Introduced: Jan 22, 2025
Standard Summary
Comprehensive overview in 1-2 paragraphs

The Licensing Individual Commercial Exam-takers Now Safely and Efficiently Act of 2025 (LICENSE Act of 2025) would direct the Secretary of Transportation, through the Federal Motor Carrier Safety Administration (FMCSA), to revise two key CDL testing regulations within 90 days of enactment. Specifically, it would tighten requirements for who can administer the CDL knowledge test by mandating that examiners (state or third-party) hold a valid CDL test examiner certification, complete an exam training course, and finish an additional unit of instruction. At the same time, it would authorize states to administer the CDL driving skills test to any applicant, regardless of the applicant’s state of domicile or where they received driver training. The overarching goal appears to be expanding the pool of qualified examiners and speeding up testing while maintaining safety standards through required training and certification.

Key Points

  • 1Timeframe for action: The Secretary of Transportation must revise the relevant regulations within 90 days after enactment.
  • 2Knowledge test examiner requirements: A state or third-party examiner may administer the CDL knowledge test only if the examiner has (a) a valid CDL test examiner certification, (b) completed a required examiner training course, and (c) completed one unit of instruction described in the regulation.
  • 3Driving skills test flexibility: A state can administer the CDL driving skills test to any CDL applicant, regardless of the applicant’s domicile or where the applicant received driver training.
  • 4Regulatory authority: Changes to be made under the authority of the Secretary of Transportation, via the FMCSA.
  • 5Policy aim: To improve efficiency and access to CDL testing by expanding examiner participation while maintaining standardized training requirements.

Impact Areas

Primary group/area affected: CDL applicants and CDL examiners (state testing agencies and third-party test providers).

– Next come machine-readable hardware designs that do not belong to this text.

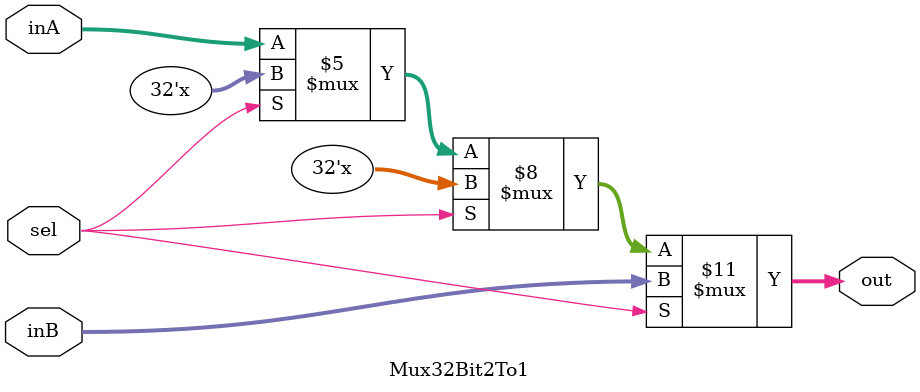
<source format=v>
`timescale 1ns / 1ps


module Mux32Bit2To1(out, inA, inB, sel);

    output reg [31:0] out;
    
    input [31:0] inA;
    input [31:0] inB;
    input sel;
    always @(inA, inB, sel) begin
        if(sel == 1)begin
            out = inB;
        end    
        else if (sel == 0) begin
            out = inA;
        end
    end
endmodule

</source>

Potential outcome includes shorter wait times for testing and greater access to testing services.Secondary group/area affected: State Departments of Motor Vehicles (DMVs) and FMCSA, which will implement and oversee the revised testing framework; third-party CDL examiners and training providers.Additional impacts: Potential variations in testing capacity and consistency across states, depending on how many examiners obtain certification and how testing centers adopt the new rules. Could entail costs for examiner certification and training but may be offset by greater efficiency and coverage. Safety and quality controls are maintained by the certification and training requirements, even as the pool of examiners expands.